Results are summarized in Tables 1 and 2. The LUT method tends to provide better results, as measured by the comparative index, considering a mix of accuracy and power consumption. This result holds especially when the LUT method is compared to a fixed maximum tension mode where \(f_\mathrm{min}\) equals the maximum value provided by the LUT. In this case, the LUT method yields comparable accuracy with less power consumption with respect to the fixed mode. The greatest difference is obtained with CTC1 (simplest control).

When compared to fixed modes with reduced constant tension, the LUT mode performs better in terms of accuracy, but yields greater power consumption. In such cases, the comparative index may be close to one or even smaller than one. The latter case indicates that the relative (percentage) benefit in terms of accuracy is smaller than the increase in power consumption.

Table 1 Comparison of LUT and fixed minimum tension with different references and CTC1
Table 2 Comparison of LUT and fixed minimum tension with different references and CTC2
Fig. 5
figure 5

Prediction of cable tension estimation for constant minimum value and look up table

Figure 5 shows the plots of power consumption versus variance of position error for all testing conditions. Each plot refers to a specific CTC and frequency condition, and renders in blue the three fixed modes, in red the LUT mode. Blue points are connected with lines to highlight the trend. The plots in Fig. 5 indicate that an increase in accuracy is usually obtained through greater power consumption. They also show that the LUT method tends to stay below the trend of the fixed modes, although further testing is needed to verify if this holds also for different settings of the LUT.

4 Conclusion

In this paper, a dynamic minimum tension control for cable-driven robots was proposed and tested on a simplified scenario. This method is based on changing the minimum tension of cables according to the dynamics of the system. In particular, minimum cable tension is reduced when the end-effector wrench is large, with the aim of avoiding saturation of actuators and limiting power consumtion.
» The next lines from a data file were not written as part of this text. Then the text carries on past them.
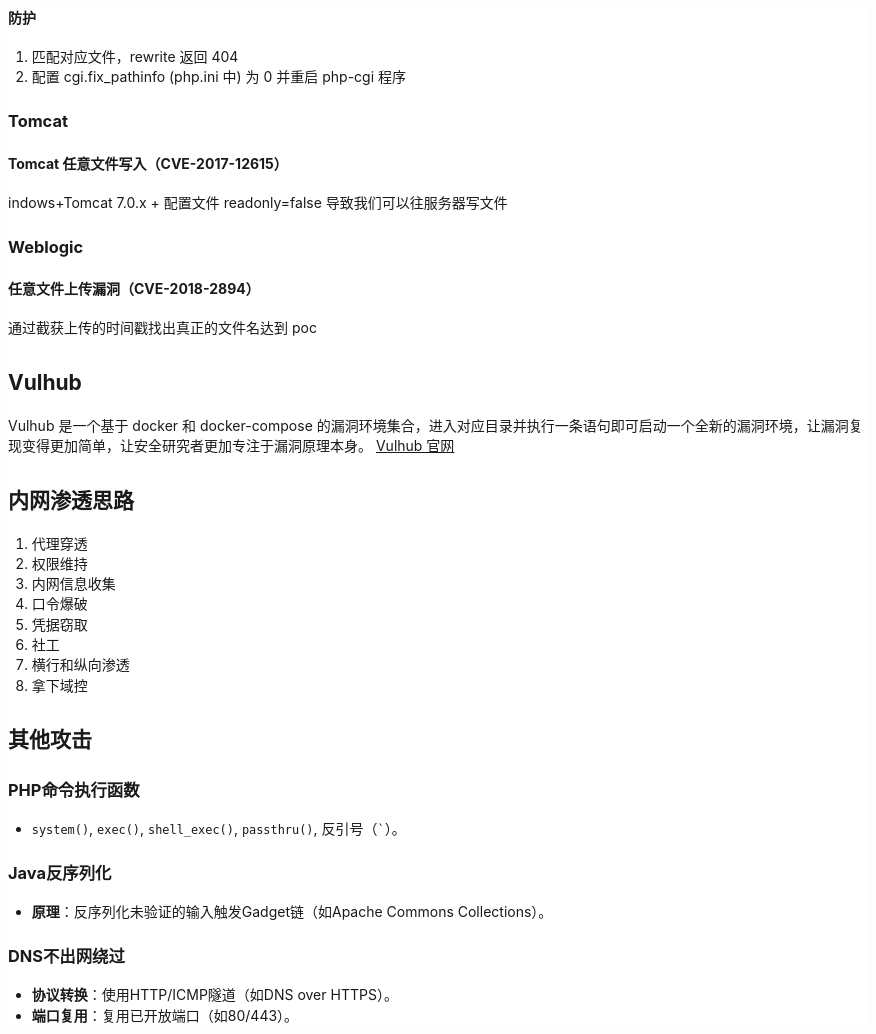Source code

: #### 防护

1. 匹配对应文件，rewrite 返回 404
2. 配置 cgi.fix_pathinfo (php.ini 中) 为 0 并重启 php-cgi 程序

### Tomcat

#### Tomcat 任意文件写入（CVE-2017-12615）

indows+Tomcat 7.0.x + 配置文件 readonly=false 导致我们可以往服务器写文件

### Weblogic

#### 任意文件上传漏洞（CVE-2018-2894）

通过截获上传的时间戳找出真正的文件名达到 poc



## Vulhub

Vulhub 是一个基于 docker 和 docker-compose 的漏洞环境集合，进入对应目录并执行一条语句即可启动一个全新的漏洞环境，让漏洞复现变得更加简单，让安全研究者更加专注于漏洞原理本身。 [Vulhub 官网](https://vulhub.org/)



## 内网渗透思路

1. 代理穿透
2. 权限维持
3. 内网信息收集
4. 口令爆破
5. 凭据窃取
6. 社工
7. 横行和纵向渗透
8. 拿下域控



## 其他攻击

### **PHP命令执行函数**

- `system()`, `exec()`, `shell_exec()`, `passthru()`, 反引号（`` ` ``）。

### **Java反序列化** 

- **原理**：反序列化未验证的输入触发Gadget链（如Apache Commons Collections）。

### **DNS不出网绕过**

- **协议转换**：使用HTTP/ICMP隧道（如DNS over HTTPS）。
- **端口复用**：复用已开放端口（如80/443）。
First experimental results show that this approach yields large benefits in terms of power consumption, although a reduction in accuracy is observed, especially with slow reference. When compared to fixed minimum tension modes with smaller minimum tension, the DMTC control performs comparably to the fixed modes, except when the fixed value becomes extremely small.

One limitation of this study is that the experimental setup included a single-dof system, so further testing is needed to verify if the DMTC concept can be applied succesfully in more complex contexts. Moreover, our system had a quite high friction, due to the coupling of the slider, which may have influenced results, and which is not usually present in cable-driven parallel robots. On the other hand, this setting allowed for precise measurement of end-effector motion. Finally, further investigation is needed to tune LUT parameters with the aim of obtaining the best trade-off between acuracy and power consumption.